Quick Practice Scenario

Scenario: You’re building a travel planning agent. A user asks, "What’s the weather in Tokyo next week?" The agent checks its state and finds no trip planned for Tokyo. It replies, "I don’t see a Tokyo trip in your plans. Should I add one?" The user says, "Yes, for next Friday."

Question: What 3 state updates should the agent make to handle this correctly?

Answer:
1. Add Tokyo to the user’s destinations (destinations: ["Tokyo"]).
2. Set the trip date (trip_dates: {"Tokyo": "2024-11-01"}).
3. Flag the trip as "needs weather check" (pending_tasks: ["check_weather_Tokyo"]).

Explanation: The agent must persist the new trip, track its date, and queue follow-up actions to avoid dropping the task.


Last-Minute Cram Sheet

  1. State = Agent’s current knowledge (e.g., variables, conversation history).
  2. STM = Temporary memory (e.g., chat history); LTM = Persistent memory (e.g., vector DB).
  3. Context window = Max tokens an agent can process at once (e.g., 128k for GPT-4).
  4. RAG = Combines LTM retrieval with real-time reasoning.
  5. State drift = Agent’s state diverges from reality (e.g., outdated data).
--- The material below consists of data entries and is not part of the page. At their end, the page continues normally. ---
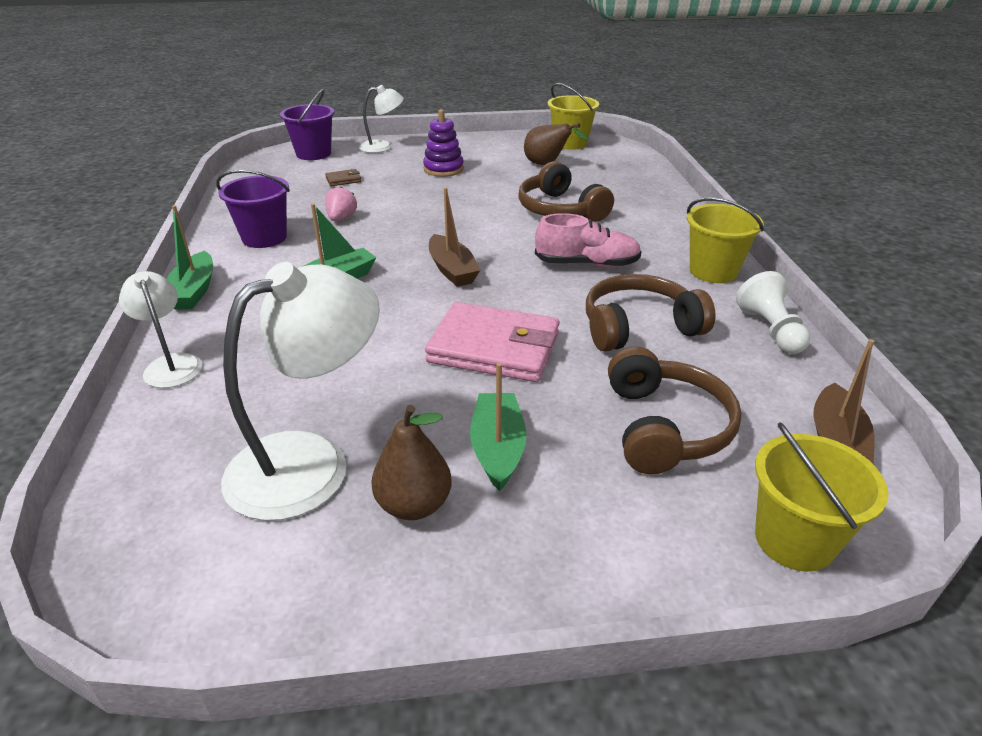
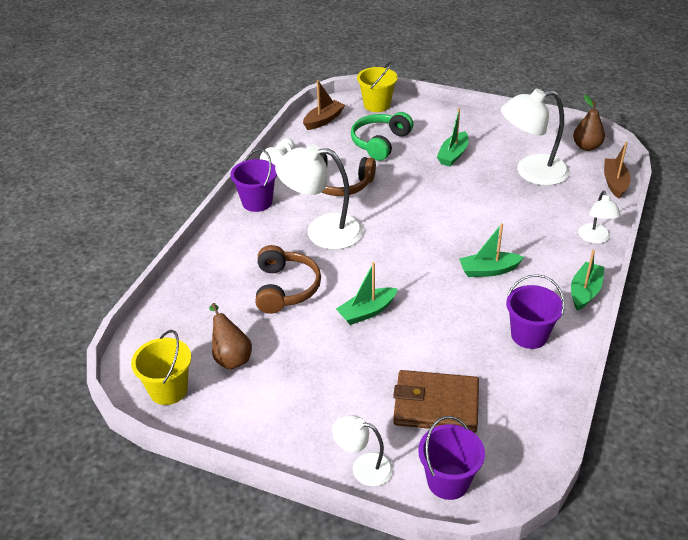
camera: 150 degrees left, 5 degrees up
(341, 218) = (460, 339): pink strawberry -> none
(343, 180) = (436, 405): brown wallet -> brown wallet, size x2.45
(414, 505) = (496, 147): brown pear -> brown pear (586, 147)
(443, 169) = (330, 388): purple stacking toy -> none
(452, 270) = (409, 254): brown boat -> brown boat (614, 183)
(456, 214) = (367, 312): none -> green boat
(494, 348) = (422, 196): pink wallet -> none
(587, 264) = (322, 231): pink shoe -> white lamp
(665, 427) = (380, 142): brown headphones -> green headphones
(713, 271) = (257, 202): yellow bucket -> purple bucket

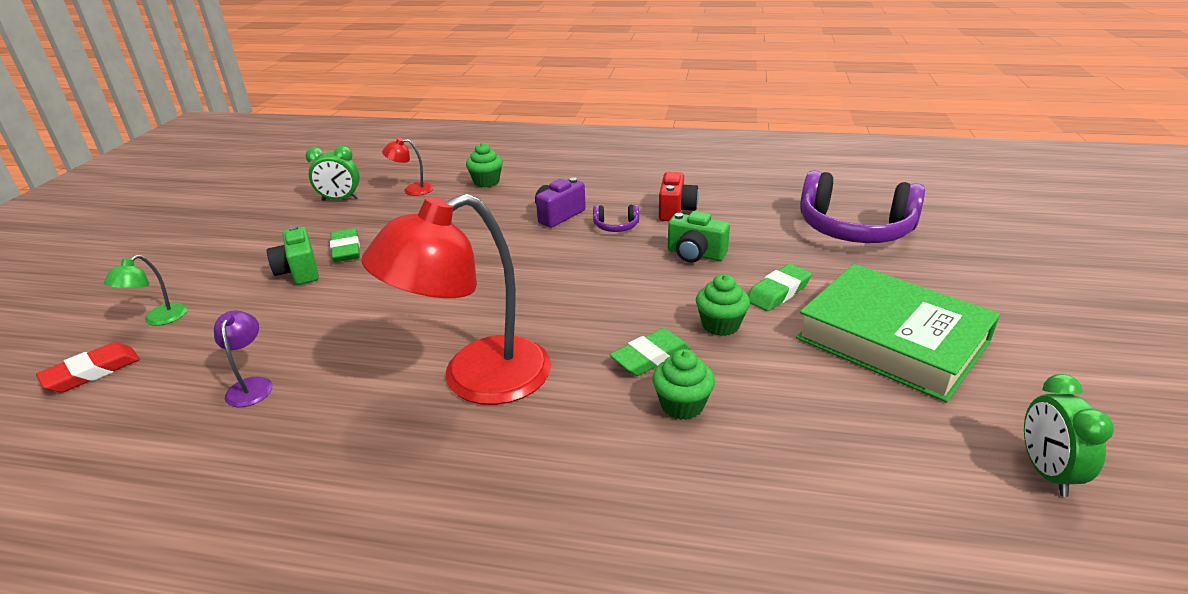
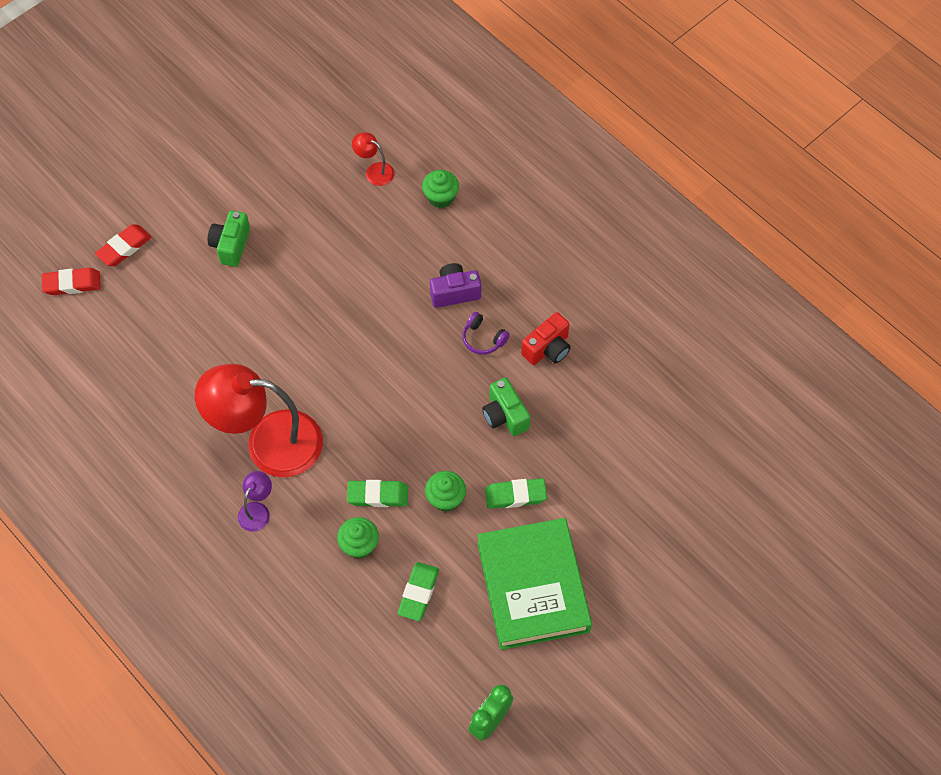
camera: 35 degrees right, 30 degrees up
(158, 319) = (124, 247): green lamp -> red eraser
(251, 385) = (149, 360): purple lamp -> purple lamp (257, 510)
(340, 199) = (312, 149): green clock -> none
(346, 250) = (275, 236): green eraser -> green eraser (418, 593)
(854, 229) = (652, 469): purple headphones -> none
Sync with external systems!
  6. Token budgeting = Prioritize recent/relevant data to avoid truncation.
  7. Session isolation = Keep user data separate (e.g., unique session IDs). Never share state between users!
  8. Feedback loops = Update state based on user corrections or logs.
  9. Memory tiers = Use STM for speed, LTM for persistence.
  10. Serialization = Convert state to JSON/SQL for storage. Encrypt sensitive data!